As a leader of the Nigerian Army, Gen. Buratai finds the wisdom of Gen. Colin Powell worthwhile. Powell proclaimed that “The most important thing I learned is that soldiers watch what their leaders do. You can give them classes and lecture them forever, but it is your personal example they will follow.”
Thus, under Gen. Buratai’s leadership, the Nigerian Army has been on a steady progressive match in excellence and performance in all ramifications because he is an ardent exemplar in official duties. Nigerians have seen a reformed and re-professionalized Army, which is loyal and patriotic. Soldiers are recording remarkable and uninterrupted successes in the battles against Boko Haram and bile insurrections in the country.
Soldiers under Gen. Buratai’s guidance have stamped their dominion in all special assignments in Nigeria. Soldiers engaged on Internal Security (IS) observe the highest professional standards, maintain maximum respect for human rights of Nigerians as well as humbly sticking to the Rules of Engagement (ROE).
The Nigerian Army under Gen. Buratai is not only excelling in war, but expanding its base. From five Divisions of the Nigerian Army, which Gen. Buratai inherited in 2015, he has increased it to eight Army Divisions for ease of military operations. There are thousand Army Forward Bases stationed in crisis prone areas. Gen. Buratai has been able to establish an Army Aviation School and the Nigerian Army University, the first Army varsity in Africa within the short time of his leadership.
In Gen. Buratai’s prosecution of the counter-terrorism war in Nigeria, he is resolute and resilient. Like the British Field Marshal Sir Herold Alexander said, Gen. Buratai knows, “The knowledge of not only the enemy’s strength and disposition, but also how, when and where he intends to carry out his operations; brought a new dimension to the prosecution of the war”
When Gen. Burtai hops into the trenches against insurgents, in the words of the British Air Marshall ‘Bomber’ Harris, he steps out vengefully because “They sowed the seed, and now they are going to reap the whirlwind.”
In all the military engagements by Gen. Buratai and soldiers, they are exposed to grave dangers for no fault linked to them. Some have even paid the supreme price fighting to enthrone peace in a conflict they are oblivious of its causes. But they have remained loyal and patriotic to the entrenchment of peace. It now struck the wisdom of Ribadu in me, justifying why a soldier needs the best in peace times.
No doubt, Gen. Buratai has been inspired and guided by the advice his father offered him the first day he enlisted into the Army. Pa Buratai counselled the young officer Buratai to , “… be loyal to his superiors and constituted authority. I warned him to avoid any form of vice and I am grateful to God, he obeyed what I told him.”

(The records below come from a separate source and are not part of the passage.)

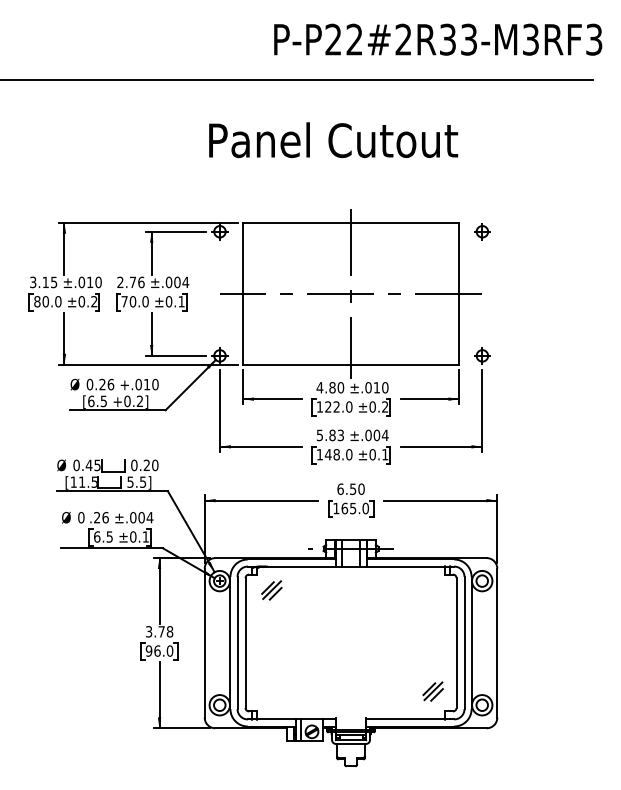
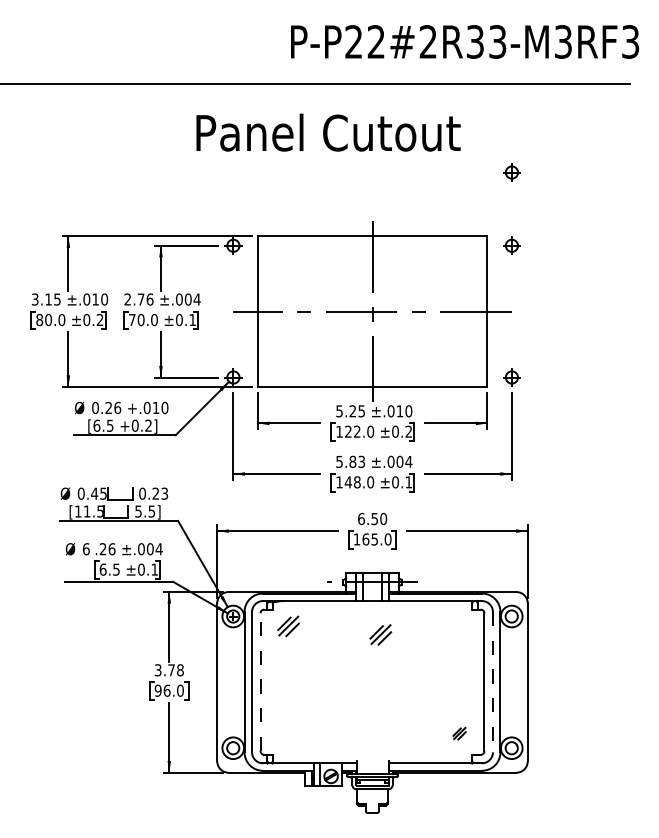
text: (333, 140) -> (328, 133), moved
part: (482, 162) -> (512, 172), added
text: (330, 387) -> (350, 411), 4.80 -> 5.25
text: (155, 465) -> (165, 493), 0.20 -> 0.23
text: (81, 517) -> (86, 548), 0 -> 6
part: (358, 598) -> (380, 634), added
line: (245, 643) -> (260, 682), solid -> dashed
line: (464, 643) -> (492, 682), solid -> dashed
part: (432, 691) -> (458, 733), size x0.6

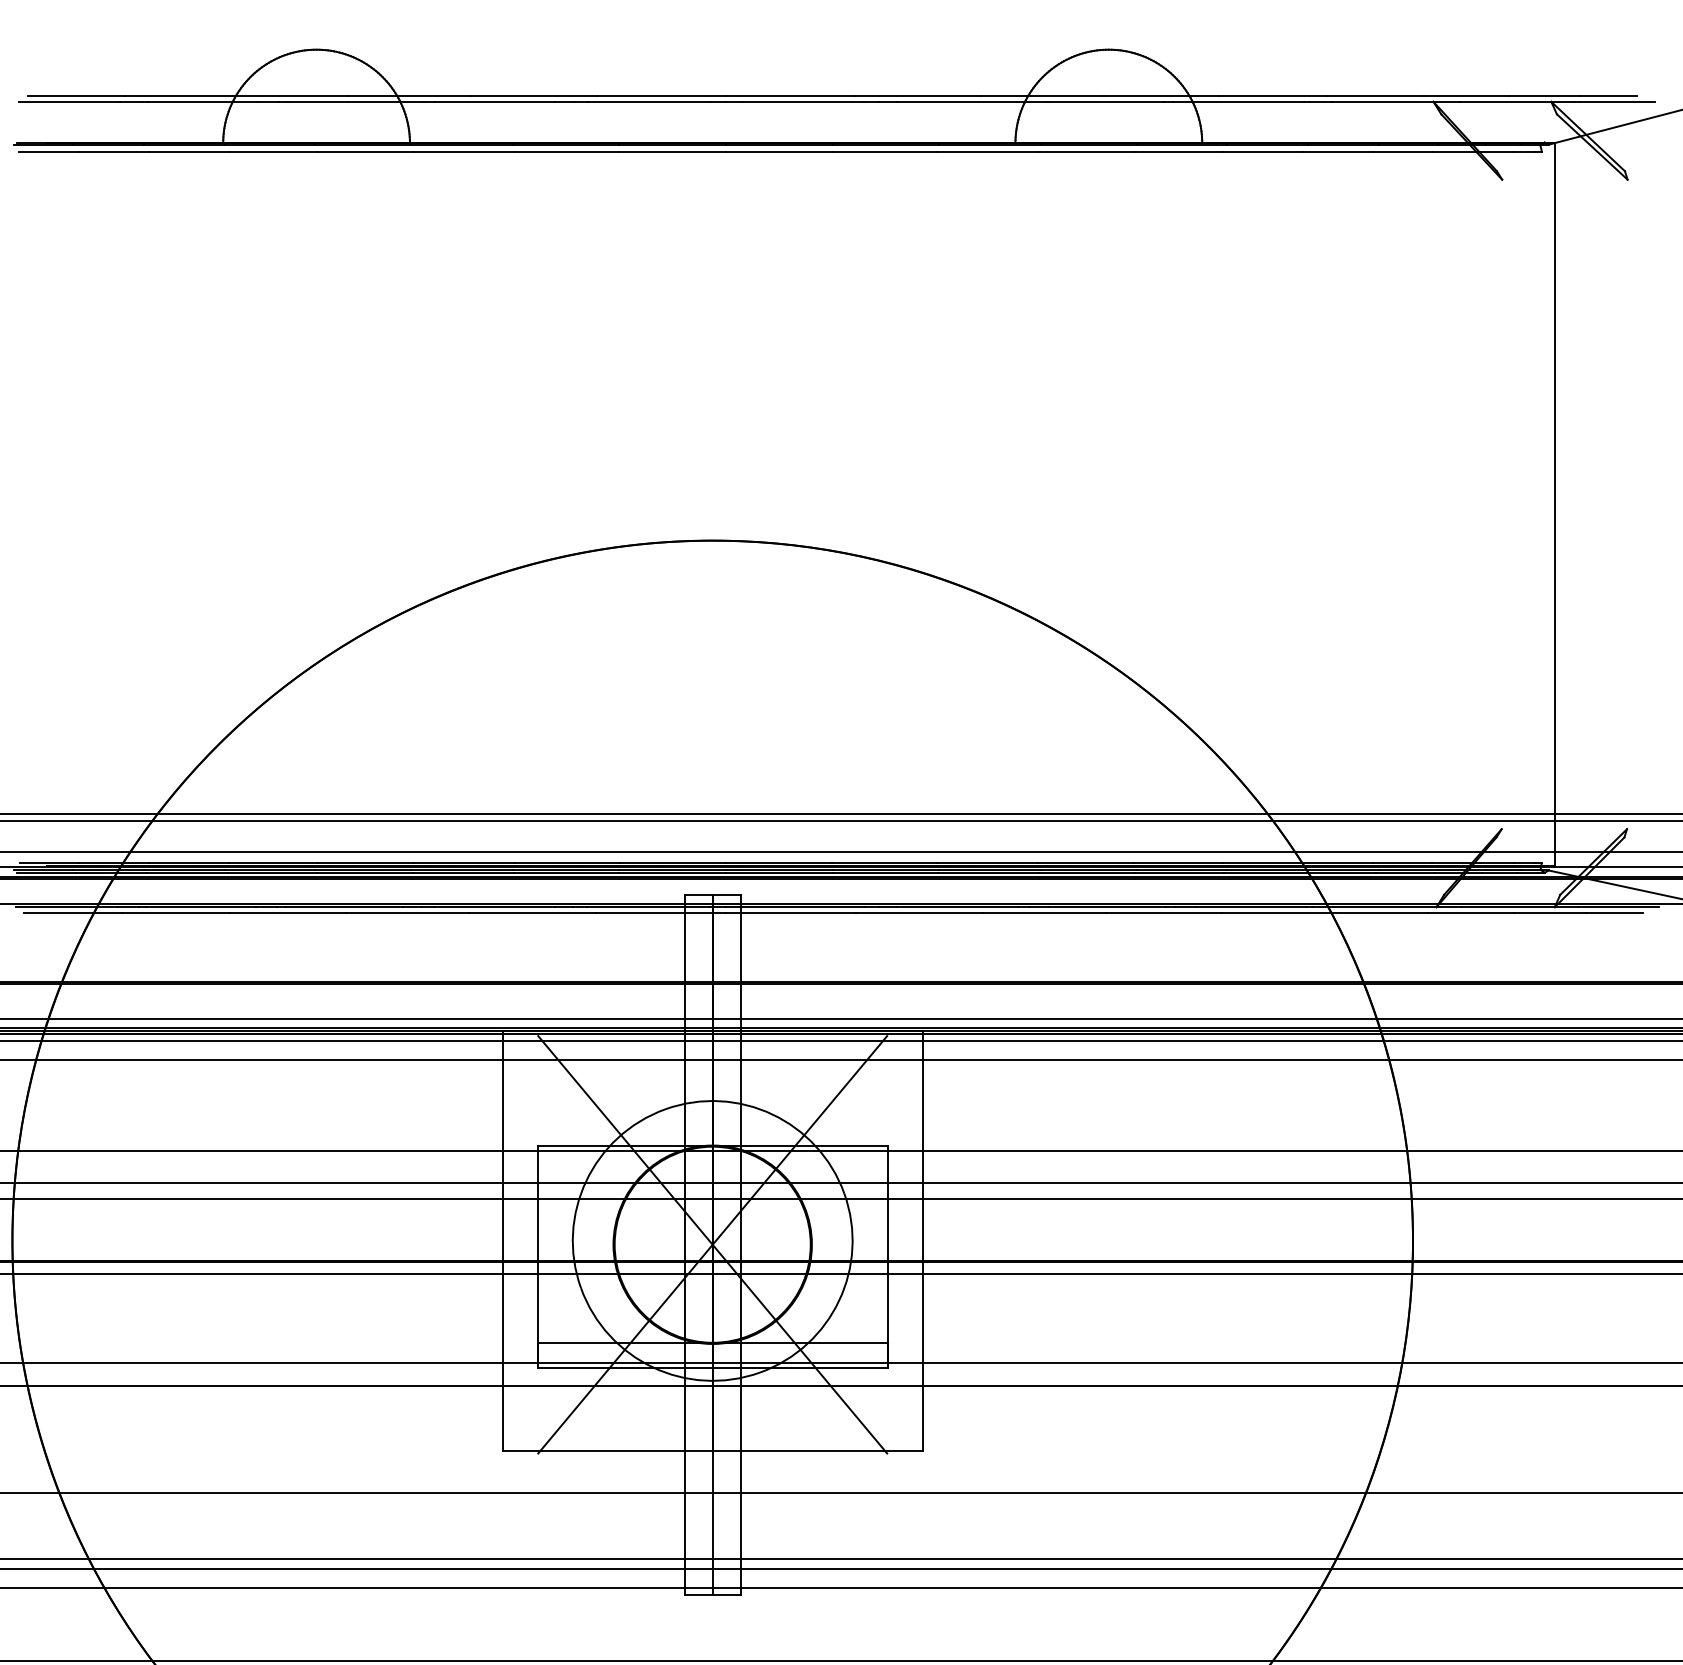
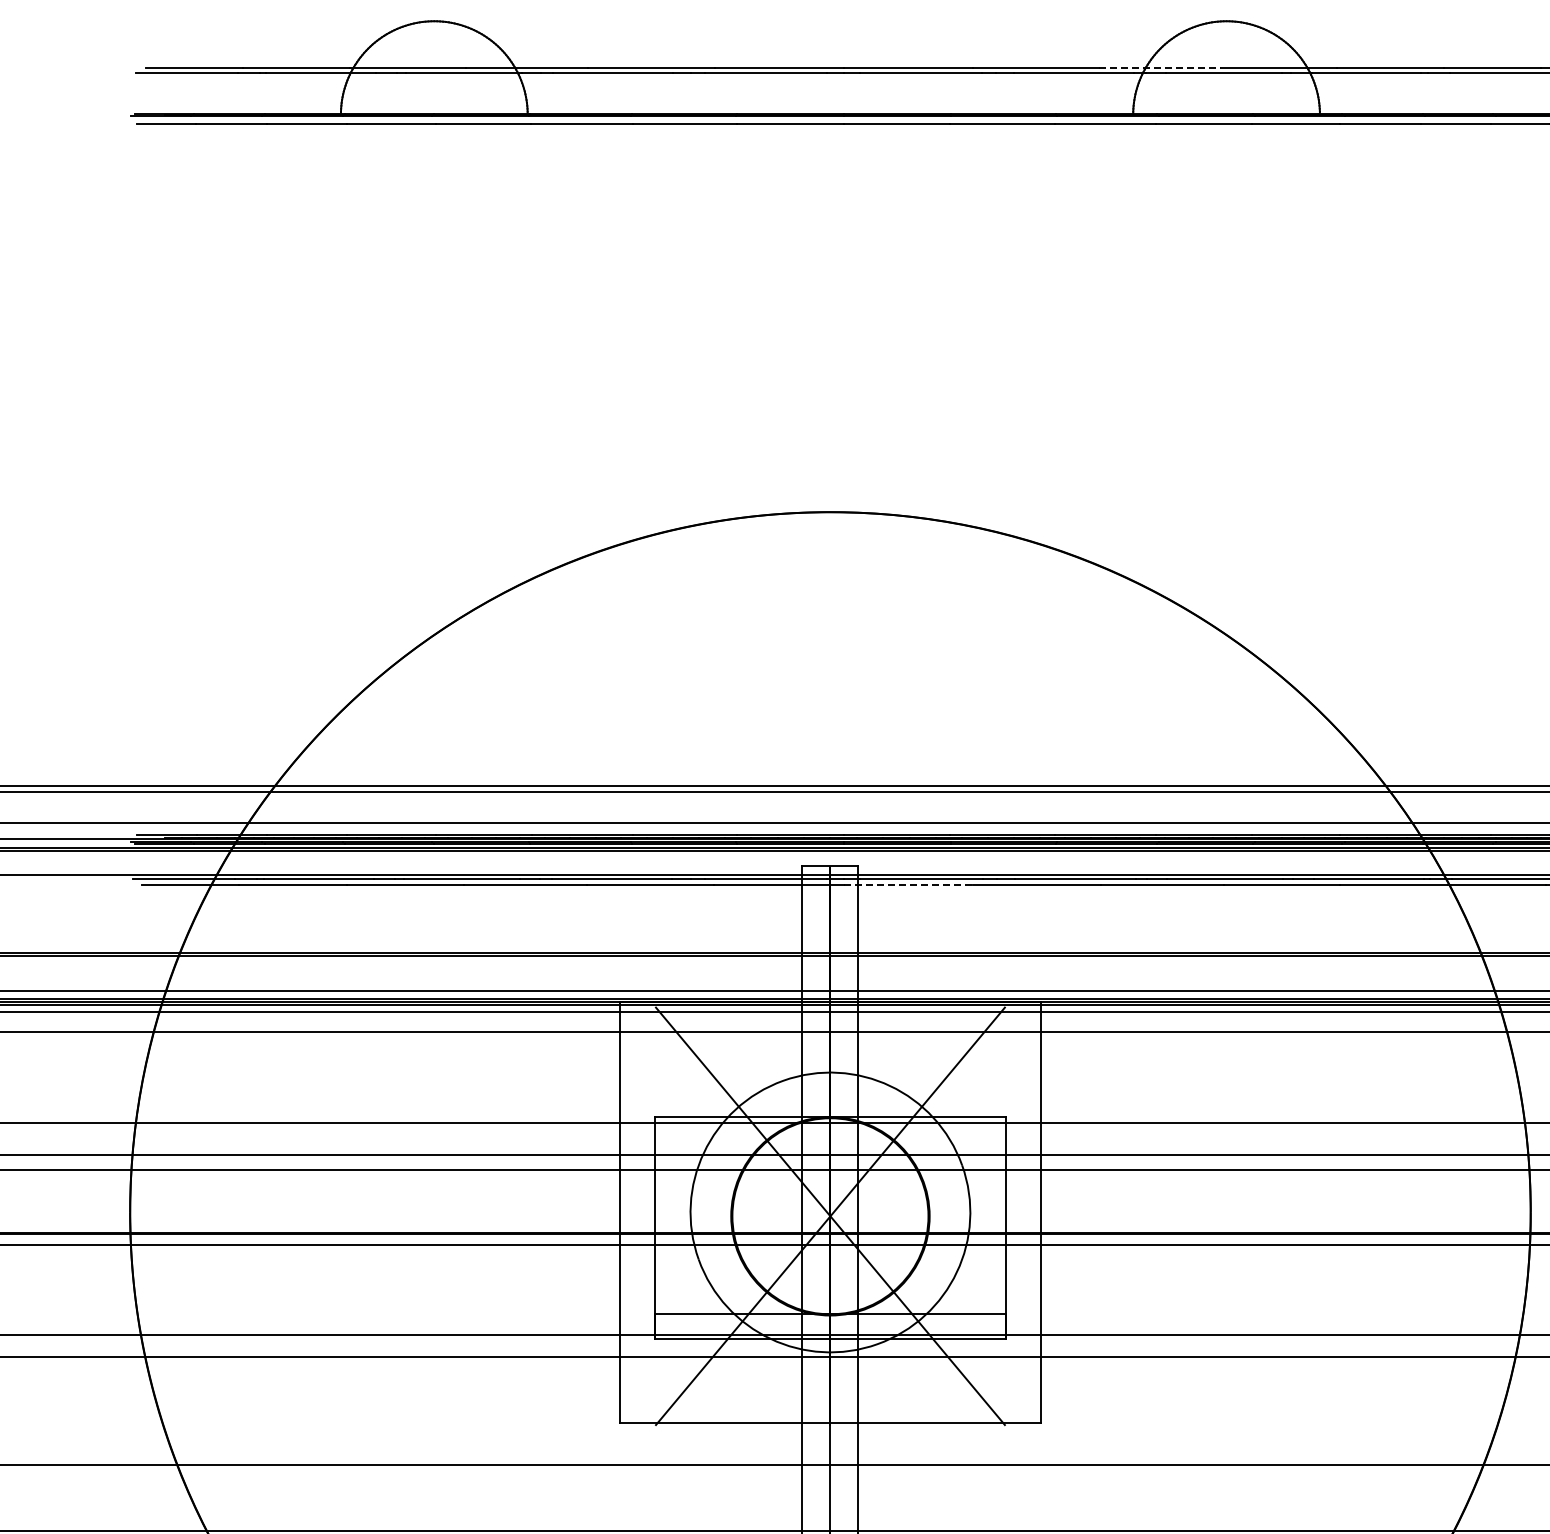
line: (1042, 96) -> (1160, 68), solid -> dashed
line: (790, 913) -> (908, 885), solid -> dashed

It is the religious observance of this self-discipline or ethical code that has guided Gen. Buratai’s service elevation in the Army. This philosophy has always compelled Gen. Buratai to go the proverbial mile to seek comfort for soldiers. It explains why his leadership and administration of his office as COAS and leader of the counter-insurgency operations in Nigeria is a success story.
*Mohammed, a public affairs commentator wrote this piece from Minna, Niger State.